▶ **Text passage**:
■ ■ ■ ■ ■
ANDREW HICKS:
MUSIC VIDEO CRITIC AT LARGE

MTV Top 100 of 1996 -- Reviews #30-21




30. The Tony Rich Project -- Nobody Knows ***

Every two-bit Babyface imitator is allowed his one hit, I guess, and this was Tony's, one of the biggest pop songs of the year. "Nobody Knows" was deserving of its endless rotation, though, because it's about as smooth and catchy as anything Babyface has written and even has a good video to accompany it. Weird how the Babyface clones have smash hits but Babyface himself can never seem to crack the Top 10 with his solo songs.

"Nobody Knows" is another one of those bathroom videos, with shots of Tonyface singing in an empty bathtub (fully-clothed) and frolicking in front of a row of empty urinals. 1996 was the Year of the Urinal in music videos -- hell, even Bryan Adams featured them in his terribly-titled "The Only Thing That Looks Good on Me is You." You think if I make puns that bad I'd get beautiful women and millions of dollars? Probably not, if no one's throwing money at me after that Tonyface thing...

29. Beck -- Where It's At ***1/2

Let's get one thing straight -- I like Beck. Lately, everybody thinks I'm trying to perpetrate a big Beck-hating scheme to ensure he never sells another album as long as he lives, but that just isn't true. This misconception started a couple months ago when the official MTV webpage (www.mtv.com, where else?) quoted my 1994 review of Beck's "Loser" video, which talked about him being a one-hit wonder and other less-flattering comments.
■ ■ ■ ■ ■
▶ **Exercise data**:
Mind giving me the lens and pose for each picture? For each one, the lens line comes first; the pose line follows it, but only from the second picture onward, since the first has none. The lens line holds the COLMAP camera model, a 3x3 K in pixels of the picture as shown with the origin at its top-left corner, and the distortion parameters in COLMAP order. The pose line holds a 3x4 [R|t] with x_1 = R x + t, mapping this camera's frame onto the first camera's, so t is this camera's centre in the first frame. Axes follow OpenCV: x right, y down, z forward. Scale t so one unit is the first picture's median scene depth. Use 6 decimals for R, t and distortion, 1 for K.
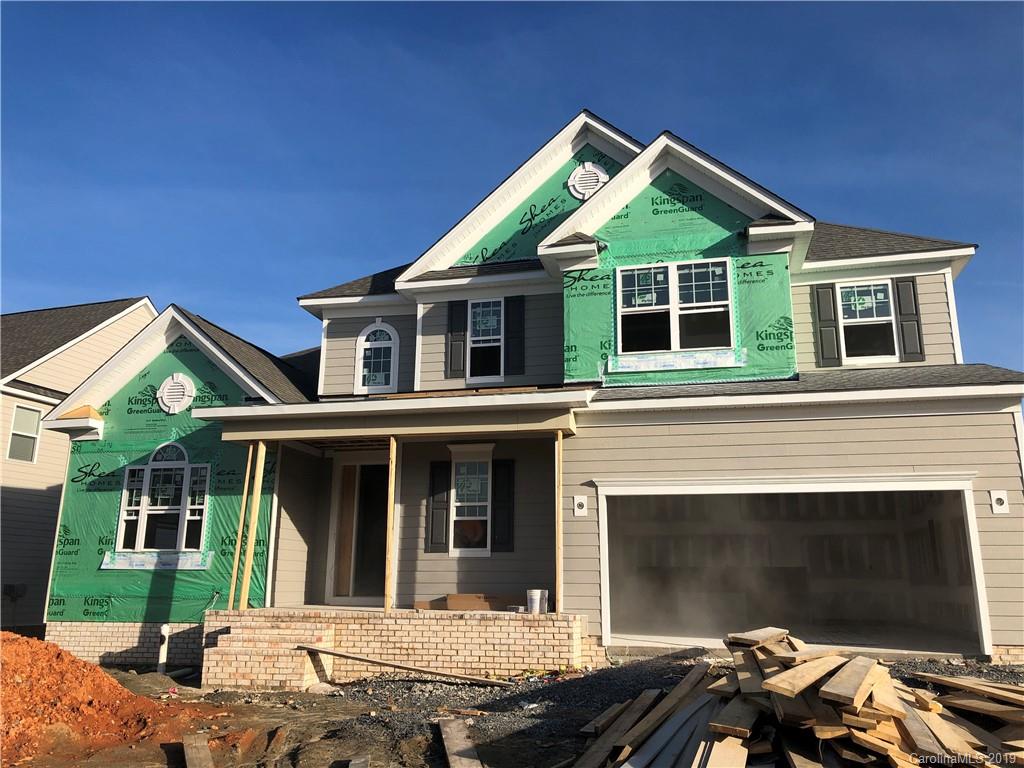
■ ■ ■ ■ ■
▶ **Actions to take**:
• a. In the music video reviews, which Bryan Adams song is said to have featured urinals?
• b. Write out the part of the music video reviews between "30. The Tony" and "his solo songs.", inclusive.

▶ **Response list**:
• a. "The Only Thing That Looks Good on Me is You."

• b.
30. The Tony Rich Project -- Nobody Knows ***

Every two-bit Babyface imitator is allowed his one hit, I guess, and this was Tony's, one of the biggest pop songs of the year. "Nobody Knows" was deserving of its endless rotation, though, because it's about as smooth and catchy as anything Babyface has written and even has a good video to accompany it. Weird how the Babyface clones have smash hits but Babyface himself can never seem to crack the Top 10 with his solo songs.